Half-Real: Video Games between Real Rules and Fictional Worlds. By Jesper Juul. MIT Press. $35.
It’s high time for a thorough, unbiased sociological study of video games, the people who create them, the people who play them, the trends they represent, and the future developments toward which they are likely to lead us. Half-Real is not that study, but it is a worthy step in the right direction.
Juul is an assistant professor at the Center for Computer Games Research, IT University of Copenhagen, and thus has an inherent inclination to balance the ivory-tower study of gaming with its everyday elements.
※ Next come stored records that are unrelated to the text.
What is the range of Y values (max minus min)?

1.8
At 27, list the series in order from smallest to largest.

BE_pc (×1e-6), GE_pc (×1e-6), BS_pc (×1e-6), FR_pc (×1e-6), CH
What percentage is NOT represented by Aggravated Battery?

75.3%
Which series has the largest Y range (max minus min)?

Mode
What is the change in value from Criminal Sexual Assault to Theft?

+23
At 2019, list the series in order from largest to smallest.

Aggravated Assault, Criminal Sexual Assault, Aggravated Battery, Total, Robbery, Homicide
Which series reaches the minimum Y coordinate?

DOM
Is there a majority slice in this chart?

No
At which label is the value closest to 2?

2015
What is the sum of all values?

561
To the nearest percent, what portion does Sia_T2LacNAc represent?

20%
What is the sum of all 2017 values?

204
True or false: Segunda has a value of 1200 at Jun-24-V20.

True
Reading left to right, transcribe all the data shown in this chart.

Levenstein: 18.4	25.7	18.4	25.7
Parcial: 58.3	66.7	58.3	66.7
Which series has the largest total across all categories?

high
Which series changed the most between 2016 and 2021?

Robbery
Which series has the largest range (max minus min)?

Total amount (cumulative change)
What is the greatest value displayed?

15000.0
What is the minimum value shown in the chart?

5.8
His style tries to balance the everyday and the academic, too, and if it does not always succeed, it at least deserves credit for the attempt.
The title of Juul’s book comes from his notion that video games use real-world rules to place players in a fictional world. This is, in fact, nothing new, though Juul seems to think it is: what is, say, “Monopoly,” if not a fictional world in which real-world rules apply? But Juul’s interest is less in the existence of real-world and fictional elements in video games than in the way the real and fictional interact, and the way in which that interaction changes over time.
Juul posits a new definition of games that he calls the classic game model. He says the model explains how games have traditionally been constructed for 5,000 years – but it has reached certain limits because of how video games are, broadly speaking, constructed today (“the classic game model is no longer all there is to games”). The definition and its supporting evidence lead Juul to argue that computers and video games are uniquely suited for each other.
More interesting than this largely academic analysis are Juul’s discussions of rules and his specific looks at individual video games. His explanation of how rules work is lucid and pointed, leading to comments like this one: “Games are learning experiences, where the player improves his or her skills at playing the game. At any given point, the player will have a specific repertoire of skills and methods for overcoming the challenges of the game. Part of the attraction of a good game is that it continually challenges and makes new demands on the player’s repertoire.”
This may be obvious to video gamers but is not necessarily so to others. Juul’s discussions of specific video games show why. For instance, he compares two early video games – Pong (1973) and The Hobbit (1984) – showing through clever analysis that the apparently simple design of Pong gives it attractions that the more complex Tolkien-based game lacks. In discussing more-modern game features, such as the crash mode in Burnout 2, Juul mixes analysis of specific game elements with a real-world overview: “A game is a play with identities, where the player at one moment performs an action considered morally sound, and the next moment tries something he or she considers indefensible.” Ah, but there’s the rub, and there’s the difficulty with Juul’s largely admirable work: there is a significant societal argument today about the extent to which video gamers do or do not recognize the indefensibility of game actions in the real world. Presumably all nonpathological gamers know that deliberately crashing cars is not a good idea. But what about other ways in which gamers gain an edge, especially in role-playing games – by making and breaking alliances, deceiving other players, changing sides, and so on? Is it safe to say that this sort of game-world behavior never translates into the real world?
Juul does not address this issue or others of significant potential interest. And he is a bit too facile in comparing gamers’ reactions to those of movie audiences: the media, even when a movie is game-based or a game movie-based, function very differently (in terms of a film’s linear progression and forced observation from the director’s chosen viewpoint, for example). Still, if Juul does not have the last word on the edgy relationship between real and gaming worlds, he does have a number of interesting points to make; and he makes them, for the most part, very well.